The success of safaris in the Luangwa Valley is due in no small measure to one man: Norman Carr. Originally a ranger within the newly formed reserves in the Valley, Carr was quick to spot the potential of tourism as a lucrative source of income for the park. Although originally an advocate of hunting safaris, Carr soon recognised that there was an alternative – and one that didn't involve hunting down and killing the local fauna.

By 1950, Carr had persuaded Senior Chief Nsefu to establish a private reserve on the eastern bank of the Luangwa River. (Interestingly, a reliable local historian maintains that the colonial provincial commissioner was nervous about this. He feared that ultimately the local people would lose both their land and their access to collect salt at the pans in the centre of the Nsefu Sector. His concerns proved valid when, twenty years later, the Nsefu Sector was combined into the national park in 1971.) In partnership with the chief, Norman founded Nsefu Camp in 1952. The camp's original site was close to the present-day Nsefu Camp (it's still visible on the Nsefu Luangwa Wafwa), though the camp was subsequently moved when the river changed its course.

In 1961, Carr moved on to set up his own wilderness safaris, based out of another camp, Kapani Camp. This had been established in 1960, when he was warden of the Luangwa Valley, and it was here that he stayed with Big Boy and Little Boy, the two lions that he famously kept as companions. Kapani Camp lay just north of the Nsefu Sector, some 60km upstream of the present day Kapani Lodge, and close to present-day Tafika. In 1961, he leased what is now known as Old Lion Camp, close to Kapani Camp but on the opposite (western) bank of the Luangwa River.

In those days the whole operation was basic, with Carr wading across the Luangwa every morning to fetch his clients from Old Lion Camp before taking them on a walking safari. Further camps were tried by the lower Kapamba River in 1963, and the Mwaleshi in the north of the reserve, but none was commercially viable. The venture to Mwaleshi, in North Luangwa, ended with the sad death of one of the guides, Peter Hankin, who was killed by a lioness.

Norman was more successful with his next venture. In 1965, he started to base walking safaris out of Chibembe Camp, just north of the Chibembe/Luangwa confluence. With this as a hub, he established a circuit of several small bushcamps, made of poles and grass, with his clients walking from camp to camp. Nine years later, in 1974, he built Chibembe Lodge nearby (as this was larger and built of permanent materials, it had to be sited outside the park, on the east bank). He then used this as his main base, and continued to use the old Chibembe Camp as one of its walking bushcamps.

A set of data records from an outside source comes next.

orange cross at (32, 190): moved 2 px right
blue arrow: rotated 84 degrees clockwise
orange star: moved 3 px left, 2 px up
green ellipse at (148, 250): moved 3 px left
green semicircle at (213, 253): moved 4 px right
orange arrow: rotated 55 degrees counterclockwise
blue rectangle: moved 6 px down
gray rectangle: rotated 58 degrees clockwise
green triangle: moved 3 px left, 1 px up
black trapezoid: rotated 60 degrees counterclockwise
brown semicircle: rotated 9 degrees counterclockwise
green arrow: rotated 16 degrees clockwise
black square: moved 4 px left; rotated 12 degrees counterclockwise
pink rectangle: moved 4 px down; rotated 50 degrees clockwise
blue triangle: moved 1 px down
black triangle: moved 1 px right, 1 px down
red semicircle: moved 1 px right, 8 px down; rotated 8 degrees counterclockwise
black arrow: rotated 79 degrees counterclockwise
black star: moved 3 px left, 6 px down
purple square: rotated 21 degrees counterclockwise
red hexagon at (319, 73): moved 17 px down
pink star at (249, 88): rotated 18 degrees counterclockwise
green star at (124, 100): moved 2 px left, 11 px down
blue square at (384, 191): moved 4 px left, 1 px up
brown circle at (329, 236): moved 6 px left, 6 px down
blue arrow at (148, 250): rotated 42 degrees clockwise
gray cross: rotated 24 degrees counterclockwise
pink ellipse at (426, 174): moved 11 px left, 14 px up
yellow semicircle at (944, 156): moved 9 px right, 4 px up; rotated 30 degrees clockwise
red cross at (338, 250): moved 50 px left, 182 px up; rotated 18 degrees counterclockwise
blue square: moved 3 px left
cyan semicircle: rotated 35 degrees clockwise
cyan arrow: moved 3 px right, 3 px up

This modus operandi of having a number of small, temporary walking bushcamps working like satellites for one more permanent lodge is still the model on which many of Valley's operations work today.

Norman's clientele in those early days came mainly from the UK, with a few from Southern Rhodesia, South Africa and America. The expense of travelling to and from Zambia ensured that such safaris were a very expensive, elite activity.

Two years after Chibembe Lodge, Mwamba Bushcamp was constructed, on the East Mwamba River, close to present-day Crocodile Bushcamp. This was the first exclusive bushcamp, a place where clients could hire the whole six-bed camp and have their own vehicle and guide and do whatever they wanted, free from any other tourists. Other camps and lodges followed, including Chikoko and Kasansanya (1974). In 1977 Norman founded Chinzombo, which could be reached all year (Chibembe had always been inaccessible during the rains), then later came Kakuli, in 1984, and Kapani Lodge in 1986.